If a workload is slow, profile it before you scale it. 70% of the time, the answer is something cheap (an index, a cache, a query rewrite, a service split). 20% of the time, the answer is moderate work (lazy loading, async processing, queue-based decoupling). Only 10% of the time, the answer is "you genuinely need bigger infrastructure." Most growth-stage startups invert this ratio. They scale first, profile never. The bill grows. The architecture rots. Eventually the rot becomes severe enough that scaling stops working at all.
Step 4: Right-size with monitoring in place
Once architectural issues are fixed, then right-size. With observability already running, you can see immediately when a right-sizing decision causes performance regression. You can roll back specific changes without panicking and reversing everything.
The combination of "we already fixed the architecture" plus "we have monitoring to catch regressions" is what makes aggressive cost optimization safe. Without those two, every cost decision feels like it might break the system.
Step 5: Make both a continuous practice, not a project
The biggest mistake we see is treating performance optimization or cost optimization as a one time project. They are not. They are continuous engineering practices, like writing tests or doing code review.
The shops that get this right have a weekly engineering review that looks at both. Slow endpoints on the screen. Cost anomalies on the screen. Same conversation, same team, same metrics.

● **What to do**:
(1) Translate this sentence from the passage on performance and cost into Spanish: "They are continuous engineering practices, like writing tests or doing code review."
(2) Say whether each statement agrees with the passage on performance and cost. Answer yes or no and quote the words from the passage that decide it.
(a) A slow workload's answer is something cheap 70% of the time.
(b) Right-sizing should come before fixing architectural issues.
(c) The weekly engineering review looks only at cost anomalies.
(3) According to the passage on performance and cost, what is the biggest mistake?

(Stored records)

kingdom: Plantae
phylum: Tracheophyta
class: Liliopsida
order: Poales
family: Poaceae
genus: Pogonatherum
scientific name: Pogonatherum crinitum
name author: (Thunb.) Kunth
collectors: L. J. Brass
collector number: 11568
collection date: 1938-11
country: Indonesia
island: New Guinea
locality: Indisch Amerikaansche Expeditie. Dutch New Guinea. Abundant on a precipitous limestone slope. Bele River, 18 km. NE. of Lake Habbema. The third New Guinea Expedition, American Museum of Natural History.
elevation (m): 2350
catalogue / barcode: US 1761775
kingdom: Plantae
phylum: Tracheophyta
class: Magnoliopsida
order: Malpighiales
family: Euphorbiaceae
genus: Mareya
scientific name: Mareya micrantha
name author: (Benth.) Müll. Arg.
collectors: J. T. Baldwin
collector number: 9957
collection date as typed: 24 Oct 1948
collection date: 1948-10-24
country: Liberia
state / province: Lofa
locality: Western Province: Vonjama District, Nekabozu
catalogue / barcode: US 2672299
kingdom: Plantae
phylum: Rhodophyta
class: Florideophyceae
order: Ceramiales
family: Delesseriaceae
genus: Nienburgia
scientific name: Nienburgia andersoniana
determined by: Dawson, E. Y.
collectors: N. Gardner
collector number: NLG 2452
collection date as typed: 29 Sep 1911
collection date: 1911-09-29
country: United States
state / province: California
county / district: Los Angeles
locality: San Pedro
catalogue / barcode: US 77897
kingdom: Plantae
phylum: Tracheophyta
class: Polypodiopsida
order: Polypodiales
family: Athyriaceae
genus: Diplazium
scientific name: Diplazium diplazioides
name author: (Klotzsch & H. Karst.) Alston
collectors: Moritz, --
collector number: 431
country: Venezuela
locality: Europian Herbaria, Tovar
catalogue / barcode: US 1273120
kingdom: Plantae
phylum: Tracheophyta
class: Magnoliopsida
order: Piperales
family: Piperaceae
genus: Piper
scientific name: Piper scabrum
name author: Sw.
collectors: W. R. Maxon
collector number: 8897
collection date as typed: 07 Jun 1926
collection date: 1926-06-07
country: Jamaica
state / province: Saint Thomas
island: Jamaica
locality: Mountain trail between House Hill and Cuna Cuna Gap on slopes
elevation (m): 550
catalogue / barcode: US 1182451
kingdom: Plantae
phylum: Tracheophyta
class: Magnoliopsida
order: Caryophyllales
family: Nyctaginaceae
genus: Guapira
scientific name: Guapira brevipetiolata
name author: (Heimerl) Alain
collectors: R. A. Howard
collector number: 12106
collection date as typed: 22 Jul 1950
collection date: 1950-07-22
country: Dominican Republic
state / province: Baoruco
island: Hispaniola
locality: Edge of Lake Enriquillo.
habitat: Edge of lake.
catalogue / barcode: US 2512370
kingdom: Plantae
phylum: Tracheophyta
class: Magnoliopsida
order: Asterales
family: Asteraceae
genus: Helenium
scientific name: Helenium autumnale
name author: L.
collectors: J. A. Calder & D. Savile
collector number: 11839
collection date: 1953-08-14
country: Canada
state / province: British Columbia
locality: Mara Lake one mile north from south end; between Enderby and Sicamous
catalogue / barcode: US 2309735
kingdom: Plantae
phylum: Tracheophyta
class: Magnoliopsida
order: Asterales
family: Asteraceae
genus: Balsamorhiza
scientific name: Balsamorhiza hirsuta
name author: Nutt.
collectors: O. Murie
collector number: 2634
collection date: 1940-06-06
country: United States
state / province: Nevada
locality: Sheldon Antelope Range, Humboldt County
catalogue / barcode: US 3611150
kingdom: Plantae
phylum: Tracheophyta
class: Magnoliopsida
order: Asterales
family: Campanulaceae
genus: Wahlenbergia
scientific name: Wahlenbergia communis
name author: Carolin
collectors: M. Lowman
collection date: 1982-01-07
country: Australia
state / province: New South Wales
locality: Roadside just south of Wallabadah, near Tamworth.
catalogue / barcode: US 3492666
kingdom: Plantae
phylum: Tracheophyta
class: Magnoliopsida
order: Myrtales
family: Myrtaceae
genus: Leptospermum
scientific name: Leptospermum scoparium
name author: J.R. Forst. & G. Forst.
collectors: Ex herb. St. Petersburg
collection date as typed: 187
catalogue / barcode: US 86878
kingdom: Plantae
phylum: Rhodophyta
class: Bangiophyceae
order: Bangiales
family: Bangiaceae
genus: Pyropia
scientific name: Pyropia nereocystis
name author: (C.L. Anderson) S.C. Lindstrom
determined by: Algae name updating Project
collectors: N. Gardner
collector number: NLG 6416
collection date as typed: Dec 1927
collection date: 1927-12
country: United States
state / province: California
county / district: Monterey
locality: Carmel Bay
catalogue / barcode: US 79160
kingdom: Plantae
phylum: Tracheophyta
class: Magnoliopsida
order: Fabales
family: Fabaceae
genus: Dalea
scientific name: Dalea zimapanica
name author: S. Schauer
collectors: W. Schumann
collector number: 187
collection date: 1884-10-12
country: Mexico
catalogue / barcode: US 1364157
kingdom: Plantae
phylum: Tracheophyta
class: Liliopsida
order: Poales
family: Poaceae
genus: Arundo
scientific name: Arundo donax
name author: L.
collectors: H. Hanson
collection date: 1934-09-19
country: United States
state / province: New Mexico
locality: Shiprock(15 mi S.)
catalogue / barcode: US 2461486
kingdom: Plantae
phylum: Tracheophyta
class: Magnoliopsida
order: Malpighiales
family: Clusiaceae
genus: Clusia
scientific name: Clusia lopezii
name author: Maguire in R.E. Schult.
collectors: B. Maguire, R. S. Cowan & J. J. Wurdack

● **Answers by item number**:
(1) Son prácticas continuas de ingeniería, como escribir pruebas o hacer revisiones de código.

(2)
(a) Yes: "70% of the time, the answer is something cheap"
(b) No: "Once architectural issues are fixed, then right-size."
(c) No: "a weekly engineering review that looks at both"

(3) Treating performance optimization or cost optimization as a one-time project.